The Long Lost

I am tremendously proud of my heritage and culture. Knowing that my family had to start from scratch when they moved to the states, I've become so proud of everything they've overcome and accomplished to make a great life for me.  I love to boast about all the things they've done.  My great grandfather who was the first to come to the states in the early, early 1900s and gained his citizenship as a result of the 1906 earthquake in San Francisco.  My family who is from Chicago and Detroit.  My mother who was born in Mississippi.  My grandfather who was in the Army.  My father who fought in the Vietnam War.  My aging grandmother who volunteers and helps the elderly.  My grandfather who was born on the day of the Harvest Moon (when the moon is red and huge in the autumn).  My great uncle who made House of Tsang Sauce.  And my great uncle, Dong Kingman, who was a famous watercolorist.

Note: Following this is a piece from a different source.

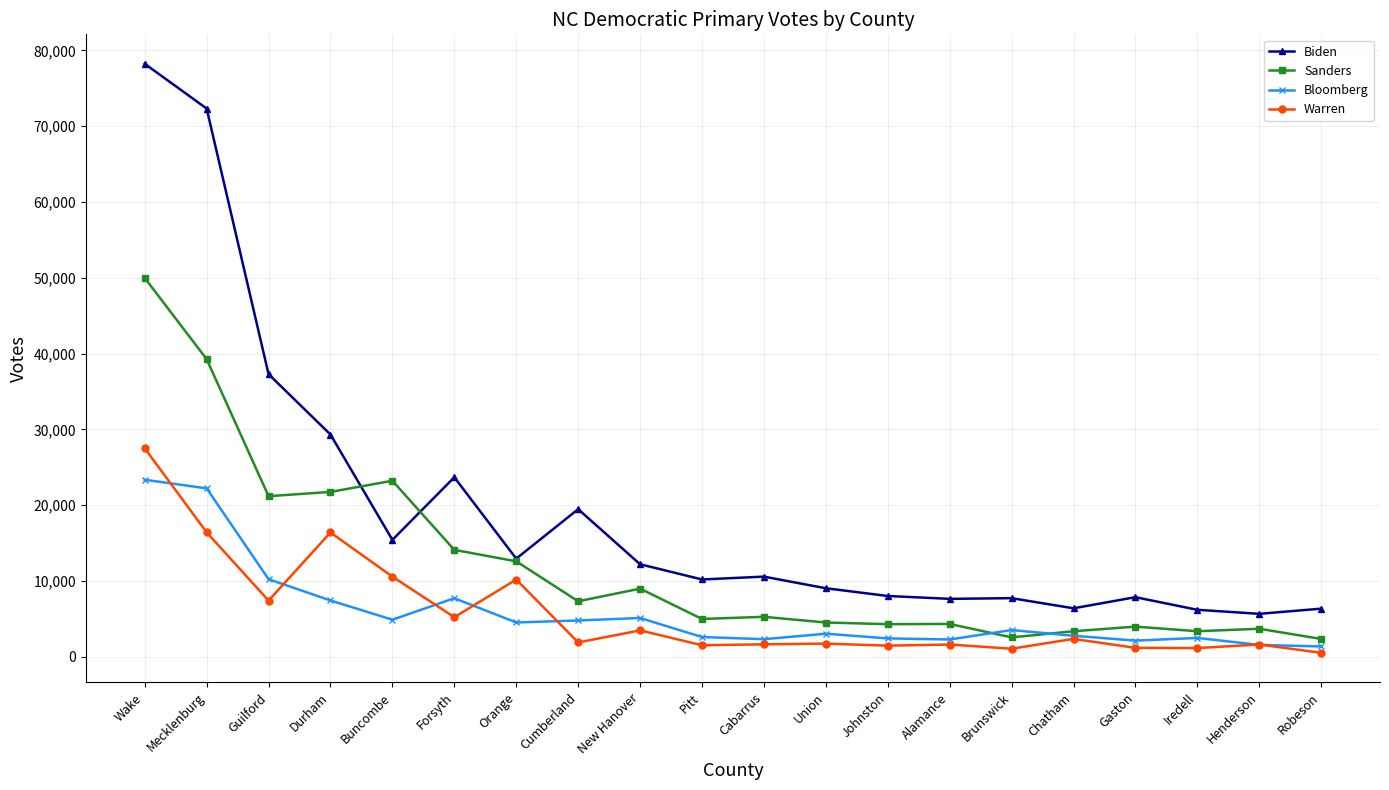

Which series has the widest spread of values?

Biden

Over the years, my sister, Meredith, has searched for his books and publications, many of which are out of print.  I have always been anxious to see his painting in person.  I researched to find some his paintings but never could find them locally.  When my friend visited in September, he suggested we explore the MoMA in San Francisco.  I walked up the stairs to the first level of galleries and immediately spotted Dong Kingman's painting amongst all the other artwork.  I nearly screamed when I saw it.  After all the years of becoming familiar with his work, I was sooooo excited to finally see his work in person.  This was my relative!  woot.

(Below is his painting on display at the Museum of Modern Art in San Francisco)

This is what Wikipedia has to say about him

Dong Kingman was a Chinese American artist and one of America's leading watercolor masters. As a painter on the forefront of the California Style School of painting, he was known for his urban and landscape paintings as well as his graphic design work in the Hollywood film industry. He has won widespread critical acclaim and his works are included in over 50 public and private collections worldwide, including Metropolitan Museum of Art, Museum of Fine Arts, Boston; Brooklyn Museum; deYoung Museum and Art Institute, Chicago.

During the 1950s, Kingman served as a United States cultural ambassador and international lecturer for the Department of State. In the 1950s and 60's, Kingman worked as an illustrator in the film industry, designing the backgrounds for a number of major motion pictures including "55 Days at Peking" , The Sand Pebbles and the Hollywood adaptation of "Flower Drum Song". Over 300 of his film-related works are permanently housed at the Fairbanks Center for Motion Picture Study at the Margaret Herrick Library of the Academy of Motion Picture Arts and Sciencesin Beverly Hills, California.

In 1981, Kingman made history as the first American artist to be featured in a solo exhibition following the resumption of diplomatic relations between the U.S. and China when the Ministry of Culture of the People's Republic of China hosted a critically acclaimed exhibition that drew over 100,000 people.

p.s. If you were wondering why his name isn't Tsang and instead Dong Kingman.... Kingman is actually the phonetic translation of his Chinese first name, and Dong is the translation of his last name.  (Tsang and Dong in english are the same in Chinese)  In Chinese, one's surname precedes the first name, thus Dong Kingman.